The result should be every line in the data below that carries the string "Rendered".

EXERCISE DATA:
----------
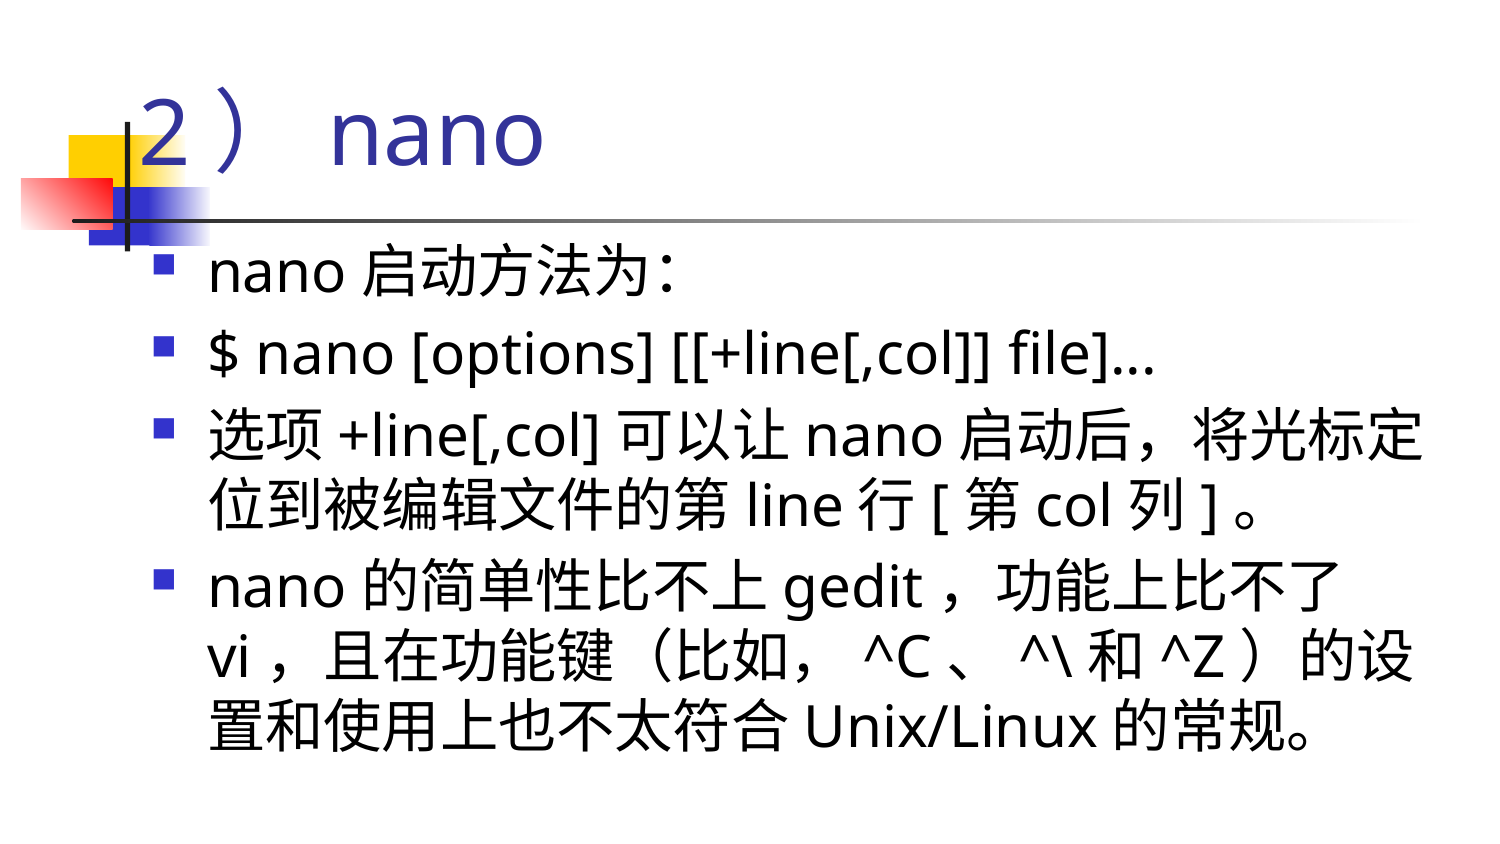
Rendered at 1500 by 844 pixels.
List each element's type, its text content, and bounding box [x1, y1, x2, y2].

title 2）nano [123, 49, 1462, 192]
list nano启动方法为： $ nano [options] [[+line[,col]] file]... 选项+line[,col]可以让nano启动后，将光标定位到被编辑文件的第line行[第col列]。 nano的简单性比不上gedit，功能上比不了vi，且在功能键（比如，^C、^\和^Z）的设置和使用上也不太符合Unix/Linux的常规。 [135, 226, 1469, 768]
----------
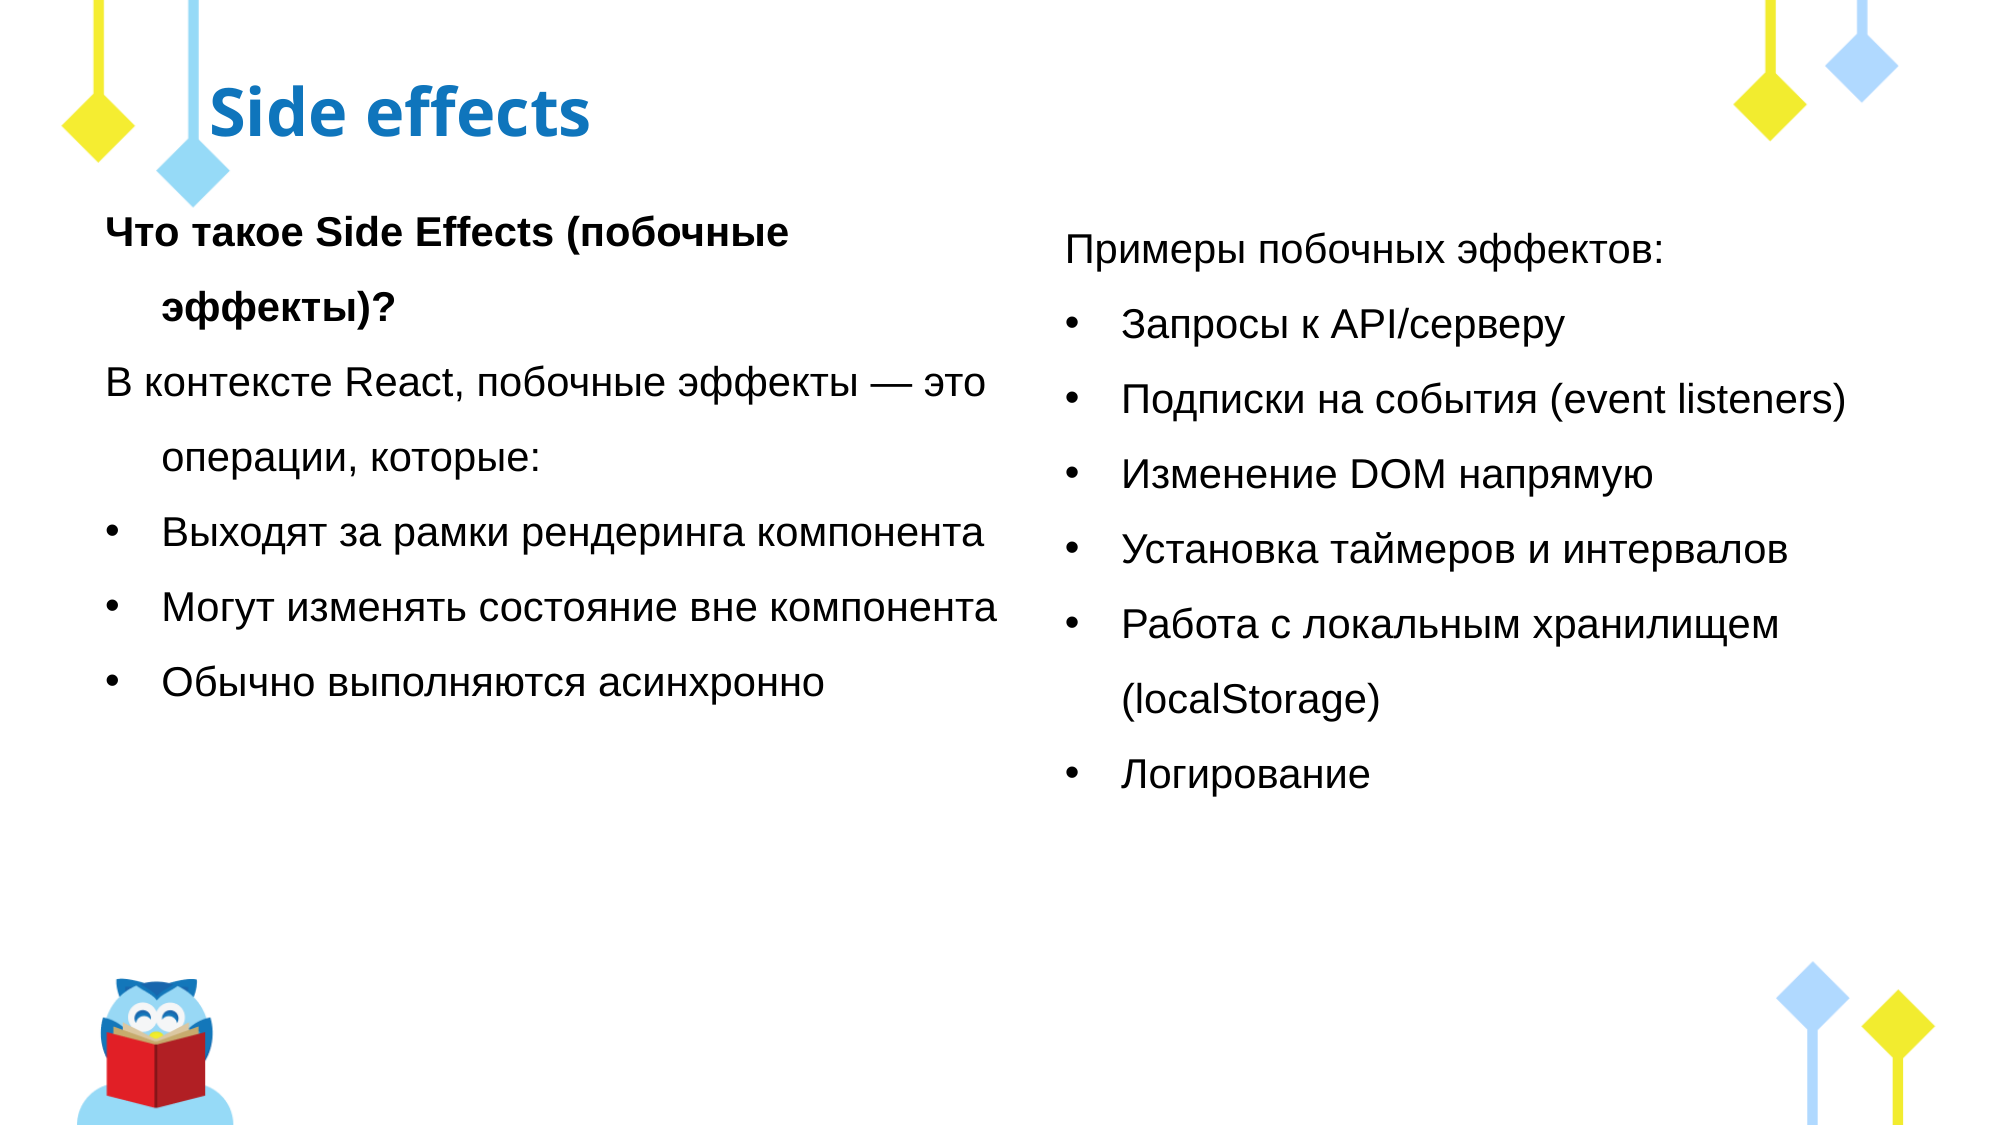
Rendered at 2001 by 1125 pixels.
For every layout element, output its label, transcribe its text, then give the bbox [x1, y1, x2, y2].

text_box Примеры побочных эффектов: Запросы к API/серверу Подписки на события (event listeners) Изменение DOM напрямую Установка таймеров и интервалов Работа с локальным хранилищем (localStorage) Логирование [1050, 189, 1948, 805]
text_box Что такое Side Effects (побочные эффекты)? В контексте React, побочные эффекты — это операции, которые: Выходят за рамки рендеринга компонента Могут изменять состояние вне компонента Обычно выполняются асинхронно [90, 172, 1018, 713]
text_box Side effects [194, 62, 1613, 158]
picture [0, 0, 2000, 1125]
----------
RESULT BELOW:
Rendered at 1500 by 844 pixels.
Rendered at 2001 by 1125 pixels.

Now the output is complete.